-- begin --
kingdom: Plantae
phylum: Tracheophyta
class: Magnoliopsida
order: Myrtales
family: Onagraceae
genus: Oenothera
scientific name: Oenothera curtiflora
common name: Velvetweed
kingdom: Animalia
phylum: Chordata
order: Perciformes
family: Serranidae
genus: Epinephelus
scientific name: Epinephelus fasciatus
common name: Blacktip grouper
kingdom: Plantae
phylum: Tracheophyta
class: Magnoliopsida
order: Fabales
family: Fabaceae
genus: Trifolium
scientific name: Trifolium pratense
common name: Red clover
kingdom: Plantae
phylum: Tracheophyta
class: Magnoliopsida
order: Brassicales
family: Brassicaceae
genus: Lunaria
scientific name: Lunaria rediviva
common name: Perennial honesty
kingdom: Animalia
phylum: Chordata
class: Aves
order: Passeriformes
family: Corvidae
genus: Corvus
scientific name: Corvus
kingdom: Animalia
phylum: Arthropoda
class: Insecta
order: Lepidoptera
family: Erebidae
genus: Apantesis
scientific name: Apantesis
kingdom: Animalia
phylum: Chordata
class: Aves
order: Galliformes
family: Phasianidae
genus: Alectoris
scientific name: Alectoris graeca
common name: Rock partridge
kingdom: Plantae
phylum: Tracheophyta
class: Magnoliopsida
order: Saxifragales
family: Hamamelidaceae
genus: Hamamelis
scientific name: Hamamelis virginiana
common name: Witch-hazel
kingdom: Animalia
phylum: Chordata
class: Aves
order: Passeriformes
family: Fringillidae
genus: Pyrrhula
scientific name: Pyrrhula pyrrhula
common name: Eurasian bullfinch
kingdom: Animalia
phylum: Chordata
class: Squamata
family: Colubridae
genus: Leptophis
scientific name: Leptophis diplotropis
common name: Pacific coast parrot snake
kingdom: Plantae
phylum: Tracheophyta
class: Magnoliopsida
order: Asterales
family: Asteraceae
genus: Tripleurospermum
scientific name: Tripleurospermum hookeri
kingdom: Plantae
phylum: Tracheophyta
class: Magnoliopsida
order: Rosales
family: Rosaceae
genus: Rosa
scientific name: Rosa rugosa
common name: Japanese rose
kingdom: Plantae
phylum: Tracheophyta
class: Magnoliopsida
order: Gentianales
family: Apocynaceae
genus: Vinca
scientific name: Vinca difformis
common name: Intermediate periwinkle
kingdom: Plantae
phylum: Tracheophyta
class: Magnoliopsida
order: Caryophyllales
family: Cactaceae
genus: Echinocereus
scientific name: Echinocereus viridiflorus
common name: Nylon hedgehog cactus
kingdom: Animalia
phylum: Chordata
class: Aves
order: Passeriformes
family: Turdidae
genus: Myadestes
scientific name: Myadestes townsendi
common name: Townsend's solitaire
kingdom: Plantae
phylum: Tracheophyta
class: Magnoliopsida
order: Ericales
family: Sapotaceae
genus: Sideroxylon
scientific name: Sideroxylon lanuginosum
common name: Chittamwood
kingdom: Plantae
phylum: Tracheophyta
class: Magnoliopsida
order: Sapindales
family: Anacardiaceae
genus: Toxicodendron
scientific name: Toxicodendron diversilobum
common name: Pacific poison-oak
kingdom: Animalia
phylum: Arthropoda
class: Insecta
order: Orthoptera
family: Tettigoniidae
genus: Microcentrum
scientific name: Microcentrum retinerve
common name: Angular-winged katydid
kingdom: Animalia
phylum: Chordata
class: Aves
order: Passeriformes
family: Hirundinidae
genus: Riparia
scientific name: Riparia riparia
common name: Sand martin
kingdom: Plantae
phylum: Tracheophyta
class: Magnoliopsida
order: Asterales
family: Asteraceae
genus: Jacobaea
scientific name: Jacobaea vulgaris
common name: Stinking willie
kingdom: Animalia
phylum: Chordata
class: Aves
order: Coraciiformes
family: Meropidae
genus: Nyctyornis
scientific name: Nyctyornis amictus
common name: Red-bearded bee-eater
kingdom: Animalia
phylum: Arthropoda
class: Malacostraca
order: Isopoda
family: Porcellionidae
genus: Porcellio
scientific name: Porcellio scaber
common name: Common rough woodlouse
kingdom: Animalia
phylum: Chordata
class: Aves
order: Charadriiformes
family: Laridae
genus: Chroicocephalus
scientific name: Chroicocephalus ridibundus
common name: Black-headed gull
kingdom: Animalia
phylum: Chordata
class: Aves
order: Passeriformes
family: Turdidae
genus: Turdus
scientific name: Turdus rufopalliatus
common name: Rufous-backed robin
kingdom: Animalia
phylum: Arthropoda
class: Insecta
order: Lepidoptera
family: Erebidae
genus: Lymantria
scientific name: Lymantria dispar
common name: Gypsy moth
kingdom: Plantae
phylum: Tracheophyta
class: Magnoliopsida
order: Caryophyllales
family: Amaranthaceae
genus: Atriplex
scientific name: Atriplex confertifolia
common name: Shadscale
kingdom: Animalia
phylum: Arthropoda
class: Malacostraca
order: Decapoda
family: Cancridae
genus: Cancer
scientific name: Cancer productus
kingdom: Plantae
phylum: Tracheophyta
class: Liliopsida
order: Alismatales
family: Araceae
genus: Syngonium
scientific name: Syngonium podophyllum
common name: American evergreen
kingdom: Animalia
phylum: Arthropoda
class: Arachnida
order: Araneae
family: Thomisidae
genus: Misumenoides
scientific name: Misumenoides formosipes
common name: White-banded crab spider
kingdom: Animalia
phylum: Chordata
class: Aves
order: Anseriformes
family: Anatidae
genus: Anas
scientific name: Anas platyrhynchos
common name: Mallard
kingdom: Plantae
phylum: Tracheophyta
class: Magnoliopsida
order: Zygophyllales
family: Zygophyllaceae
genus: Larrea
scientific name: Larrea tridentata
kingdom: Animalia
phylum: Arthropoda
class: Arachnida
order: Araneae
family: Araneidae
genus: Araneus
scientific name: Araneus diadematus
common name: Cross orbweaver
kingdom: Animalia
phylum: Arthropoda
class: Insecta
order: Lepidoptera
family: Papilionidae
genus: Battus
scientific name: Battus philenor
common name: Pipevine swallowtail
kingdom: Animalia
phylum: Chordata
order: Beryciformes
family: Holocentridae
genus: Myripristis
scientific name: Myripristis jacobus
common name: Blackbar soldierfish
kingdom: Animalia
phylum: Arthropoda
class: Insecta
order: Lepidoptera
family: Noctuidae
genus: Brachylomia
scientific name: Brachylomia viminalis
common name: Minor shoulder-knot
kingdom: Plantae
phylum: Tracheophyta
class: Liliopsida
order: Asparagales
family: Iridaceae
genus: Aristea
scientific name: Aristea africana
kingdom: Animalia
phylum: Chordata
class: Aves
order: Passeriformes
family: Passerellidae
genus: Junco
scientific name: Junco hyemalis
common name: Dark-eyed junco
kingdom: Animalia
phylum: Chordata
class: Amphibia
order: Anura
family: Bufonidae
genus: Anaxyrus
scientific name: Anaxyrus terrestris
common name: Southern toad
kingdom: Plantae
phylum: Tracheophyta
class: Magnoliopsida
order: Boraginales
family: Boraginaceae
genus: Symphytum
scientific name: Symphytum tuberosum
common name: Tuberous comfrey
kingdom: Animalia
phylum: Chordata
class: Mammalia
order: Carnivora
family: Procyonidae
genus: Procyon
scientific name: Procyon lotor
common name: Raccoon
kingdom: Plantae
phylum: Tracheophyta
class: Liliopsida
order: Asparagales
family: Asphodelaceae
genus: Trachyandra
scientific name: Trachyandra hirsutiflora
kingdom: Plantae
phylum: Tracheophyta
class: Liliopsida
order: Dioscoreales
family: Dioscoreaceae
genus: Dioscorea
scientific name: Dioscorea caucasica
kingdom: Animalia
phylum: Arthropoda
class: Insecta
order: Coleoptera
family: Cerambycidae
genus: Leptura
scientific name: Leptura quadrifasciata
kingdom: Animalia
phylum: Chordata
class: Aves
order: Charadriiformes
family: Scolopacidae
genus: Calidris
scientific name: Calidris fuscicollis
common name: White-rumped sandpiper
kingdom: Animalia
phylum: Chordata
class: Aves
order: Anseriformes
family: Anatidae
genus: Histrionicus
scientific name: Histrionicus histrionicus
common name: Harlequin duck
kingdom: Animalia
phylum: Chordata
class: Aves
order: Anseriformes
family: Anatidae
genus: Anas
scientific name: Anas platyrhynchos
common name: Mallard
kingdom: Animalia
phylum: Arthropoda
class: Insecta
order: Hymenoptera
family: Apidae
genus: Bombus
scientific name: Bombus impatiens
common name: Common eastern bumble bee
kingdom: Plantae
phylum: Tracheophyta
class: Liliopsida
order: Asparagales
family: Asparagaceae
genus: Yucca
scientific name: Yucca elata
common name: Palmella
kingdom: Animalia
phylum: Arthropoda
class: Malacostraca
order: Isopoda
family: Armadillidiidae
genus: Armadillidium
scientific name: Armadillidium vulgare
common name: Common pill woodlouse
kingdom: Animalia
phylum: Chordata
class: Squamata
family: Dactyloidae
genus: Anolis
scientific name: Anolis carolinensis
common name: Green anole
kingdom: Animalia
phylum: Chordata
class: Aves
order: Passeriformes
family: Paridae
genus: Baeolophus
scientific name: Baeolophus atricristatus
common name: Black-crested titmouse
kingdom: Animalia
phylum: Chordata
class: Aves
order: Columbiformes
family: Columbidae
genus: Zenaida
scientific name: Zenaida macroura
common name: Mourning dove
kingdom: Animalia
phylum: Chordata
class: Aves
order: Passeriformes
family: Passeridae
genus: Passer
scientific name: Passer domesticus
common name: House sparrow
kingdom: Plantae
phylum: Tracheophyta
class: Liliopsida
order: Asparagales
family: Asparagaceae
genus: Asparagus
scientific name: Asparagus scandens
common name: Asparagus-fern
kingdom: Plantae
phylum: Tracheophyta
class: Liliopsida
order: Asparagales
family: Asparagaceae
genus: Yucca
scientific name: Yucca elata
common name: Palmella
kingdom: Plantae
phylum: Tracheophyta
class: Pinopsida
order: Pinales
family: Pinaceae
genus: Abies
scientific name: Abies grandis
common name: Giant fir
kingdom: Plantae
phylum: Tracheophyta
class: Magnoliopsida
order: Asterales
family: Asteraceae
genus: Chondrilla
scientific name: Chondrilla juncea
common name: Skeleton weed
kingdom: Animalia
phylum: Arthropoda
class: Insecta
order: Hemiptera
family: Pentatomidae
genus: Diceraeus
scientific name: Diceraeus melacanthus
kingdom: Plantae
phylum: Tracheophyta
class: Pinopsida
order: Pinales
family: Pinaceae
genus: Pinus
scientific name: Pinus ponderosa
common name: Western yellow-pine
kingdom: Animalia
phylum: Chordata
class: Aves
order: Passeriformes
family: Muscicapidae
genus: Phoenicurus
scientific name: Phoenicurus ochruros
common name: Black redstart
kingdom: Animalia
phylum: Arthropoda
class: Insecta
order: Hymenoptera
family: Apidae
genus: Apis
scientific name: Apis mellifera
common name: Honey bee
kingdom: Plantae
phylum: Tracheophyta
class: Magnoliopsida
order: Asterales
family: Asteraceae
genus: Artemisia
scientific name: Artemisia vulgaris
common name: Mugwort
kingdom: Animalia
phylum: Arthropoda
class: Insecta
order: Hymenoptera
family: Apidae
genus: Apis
-- end --
- Given exercise:
Reproduce only the part of the listing that opens with the line containing "family: Noctuidae" and closes with the line containing "scientific name: Anaxyrus terrestris", substituting "vernacular name" for "common name" and leaving everything else unchanged.

- Task result:
family: Noctuidae
genus: Brachylomia
scientific name: Brachylomia viminalis
vernacular name: Minor shoulder-knot
kingdom: Plantae
phylum: Tracheophyta
class: Liliopsida
order: Asparagales
family: Iridaceae
genus: Aristea
scientific name: Aristea africana
kingdom: Animalia
phylum: Chordata
class: Aves
order: Passeriformes
family: Passerellidae
genus: Junco
scientific name: Junco hyemalis
vernacular name: Dark-eyed junco
kingdom: Animalia
phylum: Chordata
class: Amphibia
order: Anura
family: Bufonidae
genus: Anaxyrus
scientific name: Anaxyrus terrestris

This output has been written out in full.